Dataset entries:
[Start of Attachment]

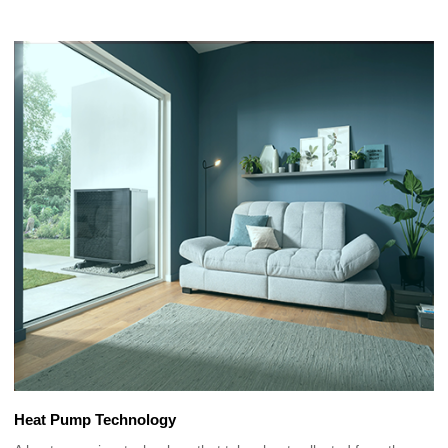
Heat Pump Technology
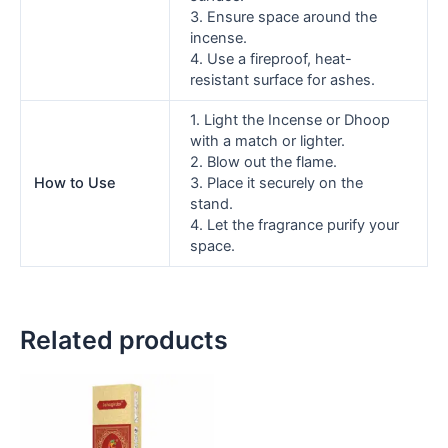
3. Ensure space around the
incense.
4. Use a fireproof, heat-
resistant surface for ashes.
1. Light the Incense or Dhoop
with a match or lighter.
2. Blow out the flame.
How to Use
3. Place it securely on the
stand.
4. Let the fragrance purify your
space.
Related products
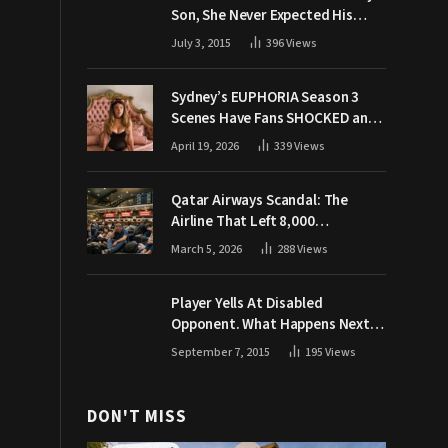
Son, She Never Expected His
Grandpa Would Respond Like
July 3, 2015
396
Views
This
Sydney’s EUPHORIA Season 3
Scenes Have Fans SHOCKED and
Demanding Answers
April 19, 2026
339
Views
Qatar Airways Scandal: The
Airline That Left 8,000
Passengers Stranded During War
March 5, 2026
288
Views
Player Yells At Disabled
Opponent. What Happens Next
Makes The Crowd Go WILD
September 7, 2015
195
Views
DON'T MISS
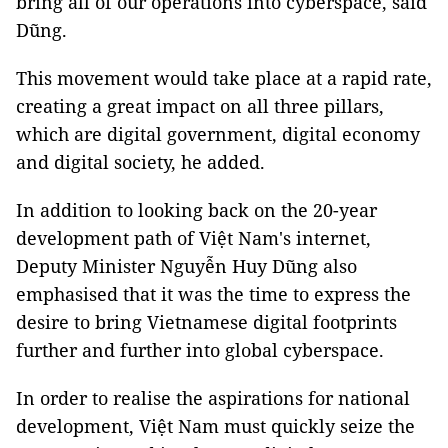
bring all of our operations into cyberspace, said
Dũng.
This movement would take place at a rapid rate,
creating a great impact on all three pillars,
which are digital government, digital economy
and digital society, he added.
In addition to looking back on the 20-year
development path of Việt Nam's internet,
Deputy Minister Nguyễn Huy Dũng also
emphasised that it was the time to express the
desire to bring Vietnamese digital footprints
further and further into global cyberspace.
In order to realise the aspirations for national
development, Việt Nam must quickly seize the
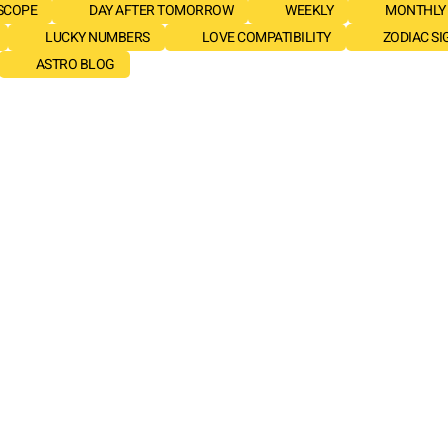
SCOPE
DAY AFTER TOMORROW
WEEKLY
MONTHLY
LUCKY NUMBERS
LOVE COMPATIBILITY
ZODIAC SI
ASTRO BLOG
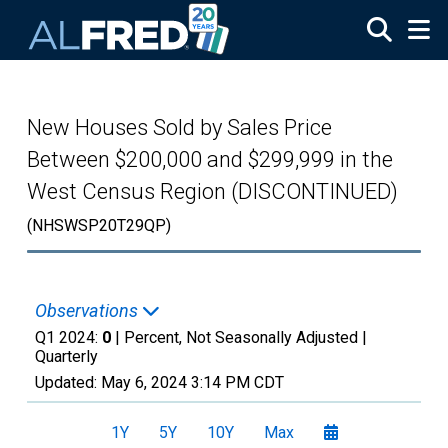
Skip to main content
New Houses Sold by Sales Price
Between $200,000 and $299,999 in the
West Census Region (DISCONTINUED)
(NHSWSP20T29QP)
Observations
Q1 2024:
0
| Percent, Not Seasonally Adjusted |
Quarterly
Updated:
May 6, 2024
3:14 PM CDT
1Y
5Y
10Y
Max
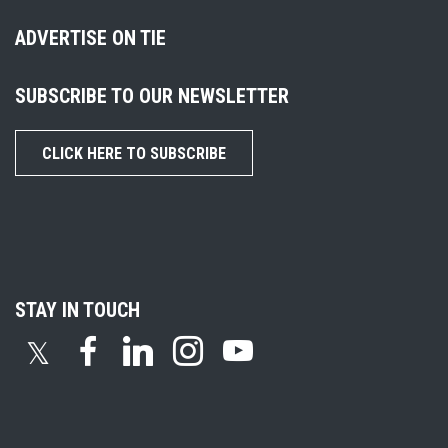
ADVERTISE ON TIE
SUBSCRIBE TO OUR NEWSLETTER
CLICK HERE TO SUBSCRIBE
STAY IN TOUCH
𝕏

[End of Attachment]

Omitting the pictures, copy each record above exactly as it stands.

Heat Pump Technology
3. Ensure space around the
incense.
4. Use a fireproof, heat-
resistant surface for ashes.
1. Light the Incense or Dhoop
with a match or lighter.
2. Blow out the flame.
How to Use
3. Place it securely on the
stand.
4. Let the fragrance purify your
space.
Related products
Son, She Never Expected His
Grandpa Would Respond Like
July 3, 2015
396
Views
This
Sydney’s EUPHORIA Season 3
Scenes Have Fans SHOCKED and
Demanding Answers
April 19, 2026
339
Views
Qatar Airways Scandal: The
Airline That Left 8,000
Passengers Stranded During War
March 5, 2026
288
Views
Player Yells At Disabled
Opponent. What Happens Next
Makes The Crowd Go WILD
September 7, 2015
195
Views
DON'T MISS
bring all of our operations into cyberspace, said
Dũng.
This movement would take place at a rapid rate,
creating a great impact on all three pillars,
which are digital government, digital economy
and digital society, he added.
In addition to looking back on the 20-year
development path of Việt Nam's internet,
Deputy Minister Nguyễn Huy Dũng also
emphasised that it was the time to express the
desire to bring Vietnamese digital footprints
further and further into global cyberspace.
In order to realise the aspirations for national
development, Việt Nam must quickly seize the
SCOPE
DAY AFTER TOMORROW
WEEKLY
MONTHLY
LUCKY NUMBERS
LOVE COMPATIBILITY
ZODIAC SI
ASTRO BLOG
Skip to main content
New Houses Sold by Sales Price
Between $200,000 and $299,999 in the
West Census Region (DISCONTINUED)
(NHSWSP20T29QP)
Observations
Q1 2024:
0
| Percent, Not Seasonally Adjusted |
Quarterly
Updated:
May 6, 2024
3:14 PM CDT
1Y
5Y
10Y
Max
ADVERTISE ON TIE
SUBSCRIBE TO OUR NEWSLETTER
CLICK HERE TO SUBSCRIBE
STAY IN TOUCH
𝕏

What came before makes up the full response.